Spoliation, however, cannot form the basis of a G.L. c. 93A claim. Gath v. M/A-Com, Inc., 440 Mass. 482 (2004). In Gath, the defendant disposed of the critical evidence in the case—a gate—shortly after the claim for serious personal injuries was made. As a sanction for this intentional spoliation, the trial judge precluded the defendant from arguing or offering evidence that the gate had been secured on the date of the accident, and from arguing that the gate had not been blowing into the street. Plaintiff’s counsel was also permitted to introduce and argue evidence regarding the removal and destruction of the gate. Despite the clear evidence of intentional conduct, the court would not recognize a separate G.L. c. 93A claim against the defendant. Since the court had already ruled in the Fletcher case that there was no independent cause of action for spoliation, similarly there should be no G.L. c. 93A claim for spoliation.

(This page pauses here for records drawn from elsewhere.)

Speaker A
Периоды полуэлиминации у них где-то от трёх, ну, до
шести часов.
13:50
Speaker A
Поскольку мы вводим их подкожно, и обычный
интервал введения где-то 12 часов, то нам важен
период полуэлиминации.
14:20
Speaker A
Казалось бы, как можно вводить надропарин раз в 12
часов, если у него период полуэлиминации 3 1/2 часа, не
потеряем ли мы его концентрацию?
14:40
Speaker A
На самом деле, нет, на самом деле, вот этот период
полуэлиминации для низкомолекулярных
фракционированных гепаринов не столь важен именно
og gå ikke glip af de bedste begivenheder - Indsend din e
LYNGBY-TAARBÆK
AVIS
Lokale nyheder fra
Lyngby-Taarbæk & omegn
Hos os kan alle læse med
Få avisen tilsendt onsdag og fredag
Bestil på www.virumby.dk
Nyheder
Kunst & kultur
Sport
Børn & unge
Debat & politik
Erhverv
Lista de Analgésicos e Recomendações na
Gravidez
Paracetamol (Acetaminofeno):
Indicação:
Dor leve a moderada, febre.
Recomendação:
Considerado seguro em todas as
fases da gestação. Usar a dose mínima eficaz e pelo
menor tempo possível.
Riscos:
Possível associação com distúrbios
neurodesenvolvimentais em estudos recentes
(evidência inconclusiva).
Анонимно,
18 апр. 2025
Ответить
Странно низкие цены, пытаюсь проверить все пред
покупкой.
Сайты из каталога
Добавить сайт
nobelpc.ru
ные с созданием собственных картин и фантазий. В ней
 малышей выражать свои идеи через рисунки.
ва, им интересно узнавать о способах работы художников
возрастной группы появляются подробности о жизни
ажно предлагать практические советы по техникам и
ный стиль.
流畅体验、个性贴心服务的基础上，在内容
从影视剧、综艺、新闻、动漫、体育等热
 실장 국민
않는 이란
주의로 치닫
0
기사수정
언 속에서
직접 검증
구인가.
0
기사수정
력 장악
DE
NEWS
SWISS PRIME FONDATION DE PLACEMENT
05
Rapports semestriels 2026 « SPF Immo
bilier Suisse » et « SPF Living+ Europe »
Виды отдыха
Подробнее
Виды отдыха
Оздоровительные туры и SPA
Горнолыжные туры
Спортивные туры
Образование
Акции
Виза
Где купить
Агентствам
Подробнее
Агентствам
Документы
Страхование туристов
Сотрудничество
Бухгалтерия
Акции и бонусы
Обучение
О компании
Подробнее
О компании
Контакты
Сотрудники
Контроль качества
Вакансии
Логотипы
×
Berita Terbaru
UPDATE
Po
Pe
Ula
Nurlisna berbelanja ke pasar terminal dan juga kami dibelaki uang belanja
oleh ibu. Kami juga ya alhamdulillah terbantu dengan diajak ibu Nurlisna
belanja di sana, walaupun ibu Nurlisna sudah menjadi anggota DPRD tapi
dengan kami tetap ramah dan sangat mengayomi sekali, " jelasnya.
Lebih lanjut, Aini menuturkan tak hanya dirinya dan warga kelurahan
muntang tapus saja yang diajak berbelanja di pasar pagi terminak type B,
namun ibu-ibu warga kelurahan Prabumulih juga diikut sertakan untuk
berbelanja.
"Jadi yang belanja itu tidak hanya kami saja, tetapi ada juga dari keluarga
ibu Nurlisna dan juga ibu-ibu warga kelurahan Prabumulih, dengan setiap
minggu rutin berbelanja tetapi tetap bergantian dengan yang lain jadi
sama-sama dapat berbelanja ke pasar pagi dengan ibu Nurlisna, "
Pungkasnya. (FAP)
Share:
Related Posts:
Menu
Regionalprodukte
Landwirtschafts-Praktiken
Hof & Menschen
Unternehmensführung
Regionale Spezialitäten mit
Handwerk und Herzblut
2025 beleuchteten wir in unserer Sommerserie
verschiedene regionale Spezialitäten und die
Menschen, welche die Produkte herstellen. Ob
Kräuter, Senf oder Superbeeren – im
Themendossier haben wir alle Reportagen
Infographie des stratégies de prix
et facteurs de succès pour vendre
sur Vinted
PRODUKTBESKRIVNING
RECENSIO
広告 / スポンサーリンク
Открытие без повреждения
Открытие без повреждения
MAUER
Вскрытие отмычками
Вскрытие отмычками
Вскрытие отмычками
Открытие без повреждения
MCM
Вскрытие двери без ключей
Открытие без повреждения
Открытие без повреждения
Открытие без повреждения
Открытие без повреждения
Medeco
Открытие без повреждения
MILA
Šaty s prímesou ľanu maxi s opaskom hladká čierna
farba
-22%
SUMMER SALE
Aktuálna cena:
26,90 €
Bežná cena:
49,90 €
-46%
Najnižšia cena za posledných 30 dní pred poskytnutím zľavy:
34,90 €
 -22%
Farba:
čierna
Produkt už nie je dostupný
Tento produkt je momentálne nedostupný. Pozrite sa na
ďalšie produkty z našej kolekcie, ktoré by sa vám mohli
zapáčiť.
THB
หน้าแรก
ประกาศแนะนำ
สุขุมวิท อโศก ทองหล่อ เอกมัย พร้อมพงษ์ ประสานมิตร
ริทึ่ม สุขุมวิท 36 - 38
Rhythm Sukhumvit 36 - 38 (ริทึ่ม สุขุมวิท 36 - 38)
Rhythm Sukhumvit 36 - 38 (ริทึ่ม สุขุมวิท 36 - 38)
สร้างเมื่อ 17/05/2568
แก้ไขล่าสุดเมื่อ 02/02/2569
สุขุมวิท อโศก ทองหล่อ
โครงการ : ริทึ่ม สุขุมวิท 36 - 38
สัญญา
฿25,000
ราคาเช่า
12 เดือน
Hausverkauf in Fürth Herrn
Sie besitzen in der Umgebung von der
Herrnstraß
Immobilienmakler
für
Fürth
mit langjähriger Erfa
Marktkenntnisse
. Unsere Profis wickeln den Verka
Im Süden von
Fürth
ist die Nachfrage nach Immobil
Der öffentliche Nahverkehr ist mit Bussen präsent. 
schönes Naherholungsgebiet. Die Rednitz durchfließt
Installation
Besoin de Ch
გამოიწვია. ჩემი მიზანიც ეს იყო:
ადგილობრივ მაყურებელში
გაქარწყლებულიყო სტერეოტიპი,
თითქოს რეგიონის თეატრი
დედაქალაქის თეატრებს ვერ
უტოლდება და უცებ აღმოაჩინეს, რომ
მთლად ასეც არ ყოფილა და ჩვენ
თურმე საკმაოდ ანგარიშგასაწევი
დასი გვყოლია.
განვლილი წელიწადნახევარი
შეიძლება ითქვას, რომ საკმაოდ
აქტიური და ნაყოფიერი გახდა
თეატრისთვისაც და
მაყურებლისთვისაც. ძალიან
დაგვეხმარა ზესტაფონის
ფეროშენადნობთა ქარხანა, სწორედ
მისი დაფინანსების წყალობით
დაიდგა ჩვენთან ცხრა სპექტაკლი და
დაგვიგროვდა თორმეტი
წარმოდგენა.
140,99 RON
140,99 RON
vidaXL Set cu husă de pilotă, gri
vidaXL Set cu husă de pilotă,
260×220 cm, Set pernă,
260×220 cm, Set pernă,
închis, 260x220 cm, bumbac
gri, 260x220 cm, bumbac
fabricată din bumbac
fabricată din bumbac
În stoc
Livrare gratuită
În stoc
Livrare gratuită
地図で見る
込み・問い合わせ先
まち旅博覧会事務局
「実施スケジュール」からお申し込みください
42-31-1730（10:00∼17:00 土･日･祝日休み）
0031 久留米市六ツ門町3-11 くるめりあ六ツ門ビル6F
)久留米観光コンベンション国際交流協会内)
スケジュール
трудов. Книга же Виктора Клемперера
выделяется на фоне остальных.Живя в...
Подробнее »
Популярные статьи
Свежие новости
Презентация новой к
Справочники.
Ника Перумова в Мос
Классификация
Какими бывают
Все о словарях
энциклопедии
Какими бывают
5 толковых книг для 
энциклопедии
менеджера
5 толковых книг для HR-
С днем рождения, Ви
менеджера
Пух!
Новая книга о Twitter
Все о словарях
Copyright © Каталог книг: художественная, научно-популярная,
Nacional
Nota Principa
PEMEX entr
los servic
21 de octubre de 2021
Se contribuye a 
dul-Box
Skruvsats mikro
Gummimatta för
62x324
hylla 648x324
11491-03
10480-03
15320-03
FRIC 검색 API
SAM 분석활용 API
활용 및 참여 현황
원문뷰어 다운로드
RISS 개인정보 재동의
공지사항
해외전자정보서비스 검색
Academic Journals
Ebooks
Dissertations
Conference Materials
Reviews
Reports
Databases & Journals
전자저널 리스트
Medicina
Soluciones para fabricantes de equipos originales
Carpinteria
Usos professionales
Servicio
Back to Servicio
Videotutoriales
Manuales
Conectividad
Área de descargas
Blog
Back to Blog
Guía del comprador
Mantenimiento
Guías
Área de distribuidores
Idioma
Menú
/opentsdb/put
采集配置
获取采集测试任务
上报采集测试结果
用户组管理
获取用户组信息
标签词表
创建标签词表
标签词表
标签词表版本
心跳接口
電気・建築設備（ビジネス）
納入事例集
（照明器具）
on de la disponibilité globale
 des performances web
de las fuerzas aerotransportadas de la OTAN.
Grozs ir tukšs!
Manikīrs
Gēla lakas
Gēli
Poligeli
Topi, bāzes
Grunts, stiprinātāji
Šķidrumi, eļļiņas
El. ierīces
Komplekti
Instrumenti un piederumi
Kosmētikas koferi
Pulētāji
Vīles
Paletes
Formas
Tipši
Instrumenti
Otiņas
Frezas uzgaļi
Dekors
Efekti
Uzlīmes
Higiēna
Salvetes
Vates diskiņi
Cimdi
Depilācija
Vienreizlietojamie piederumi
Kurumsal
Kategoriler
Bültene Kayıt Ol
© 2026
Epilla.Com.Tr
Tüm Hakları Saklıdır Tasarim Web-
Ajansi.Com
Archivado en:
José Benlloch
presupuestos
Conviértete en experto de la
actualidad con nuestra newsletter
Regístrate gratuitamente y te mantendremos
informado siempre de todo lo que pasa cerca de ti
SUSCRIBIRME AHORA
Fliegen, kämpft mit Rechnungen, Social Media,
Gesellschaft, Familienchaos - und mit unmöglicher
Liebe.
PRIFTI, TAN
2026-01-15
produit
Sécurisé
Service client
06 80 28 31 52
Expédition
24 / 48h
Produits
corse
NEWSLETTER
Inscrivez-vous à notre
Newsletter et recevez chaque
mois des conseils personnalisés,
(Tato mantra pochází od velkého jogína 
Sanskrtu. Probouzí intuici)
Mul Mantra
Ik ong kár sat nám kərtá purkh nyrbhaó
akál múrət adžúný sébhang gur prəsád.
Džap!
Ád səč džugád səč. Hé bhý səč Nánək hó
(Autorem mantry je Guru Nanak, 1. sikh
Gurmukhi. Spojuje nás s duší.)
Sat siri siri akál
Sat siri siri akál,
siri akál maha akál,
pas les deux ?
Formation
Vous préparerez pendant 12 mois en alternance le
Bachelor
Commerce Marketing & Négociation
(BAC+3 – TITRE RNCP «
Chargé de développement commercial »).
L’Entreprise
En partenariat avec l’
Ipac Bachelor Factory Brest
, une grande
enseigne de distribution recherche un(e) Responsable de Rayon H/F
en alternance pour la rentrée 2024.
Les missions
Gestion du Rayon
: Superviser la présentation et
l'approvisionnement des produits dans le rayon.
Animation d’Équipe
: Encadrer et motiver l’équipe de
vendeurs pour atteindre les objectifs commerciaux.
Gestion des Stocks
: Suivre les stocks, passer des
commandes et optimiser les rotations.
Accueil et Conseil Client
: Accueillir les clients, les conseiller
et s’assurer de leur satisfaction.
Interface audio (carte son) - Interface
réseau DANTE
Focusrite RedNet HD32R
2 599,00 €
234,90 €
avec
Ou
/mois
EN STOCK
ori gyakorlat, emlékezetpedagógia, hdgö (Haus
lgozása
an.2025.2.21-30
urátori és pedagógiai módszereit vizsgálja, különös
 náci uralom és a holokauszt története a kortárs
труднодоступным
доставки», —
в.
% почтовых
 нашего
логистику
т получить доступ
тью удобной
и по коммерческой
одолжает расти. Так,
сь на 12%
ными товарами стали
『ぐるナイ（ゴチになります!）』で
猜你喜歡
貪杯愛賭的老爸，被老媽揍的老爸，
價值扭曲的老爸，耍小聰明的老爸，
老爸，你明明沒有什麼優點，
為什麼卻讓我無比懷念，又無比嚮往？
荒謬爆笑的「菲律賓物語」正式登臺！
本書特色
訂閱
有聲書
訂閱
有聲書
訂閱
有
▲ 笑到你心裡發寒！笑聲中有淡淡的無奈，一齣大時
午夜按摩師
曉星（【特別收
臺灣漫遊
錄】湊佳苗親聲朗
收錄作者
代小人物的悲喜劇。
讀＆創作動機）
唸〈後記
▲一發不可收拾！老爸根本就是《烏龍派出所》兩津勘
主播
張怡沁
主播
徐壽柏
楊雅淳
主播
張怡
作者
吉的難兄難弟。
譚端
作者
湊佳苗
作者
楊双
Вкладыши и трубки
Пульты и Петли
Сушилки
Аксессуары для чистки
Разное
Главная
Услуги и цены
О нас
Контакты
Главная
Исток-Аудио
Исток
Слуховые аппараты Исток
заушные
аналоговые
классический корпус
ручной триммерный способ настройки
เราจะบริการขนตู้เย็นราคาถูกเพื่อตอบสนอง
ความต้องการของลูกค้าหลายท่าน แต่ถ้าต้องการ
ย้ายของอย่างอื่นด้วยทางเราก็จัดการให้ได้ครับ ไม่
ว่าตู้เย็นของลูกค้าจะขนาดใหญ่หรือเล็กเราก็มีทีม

Altered medical records proved to be a significant problem for one medical provider in 2004. In the Superior Court case of Eastern Dentists Insurance Company v. Lindsay, 18 Mass. L. Rep. 213 (Suffolk Sup. Ct. 2004), summary judgment was granted in favor of an insurer after it was demonstrated by unrebutted evidence that the insured dentist had altered his dental records for the patient who brought a malpractice claim. The contract of insurance had a provision stating, “The insured shall not alter any medical records or commit any other act that would interfere with the company’s ability to defend a claim or suit against the insured. Alteration of medical records will make the policy void.” Ibid. The provision was clear and unambiguous, and the court found no reason to void the provision as against public policy. The provision had been added to the policy because the alteration of records “‘often constitutes an attempt to avoid legal liability for an act of professional malpractice. Any such alteration of medical records substantially increase the likelihood of a verdict in favor of a patient and/or a verdict which is punitive in nature.’” Ibid. This case has been appealed.

While the courts have been careful to not expand the rights of claimants to recover under G.L. c. 93A in medical negligence cases, it is equally clear that G.L. c. 93A will be relevant to claims in certain circumstances. Such claims will be viable when a medical provider makes intentional misrepresentations, or commits unfair and deceptive acts in the business aspects of the delivery of medicine. It remains to be seen how the courts will interpret conflicting language in the realm of medical record keeping.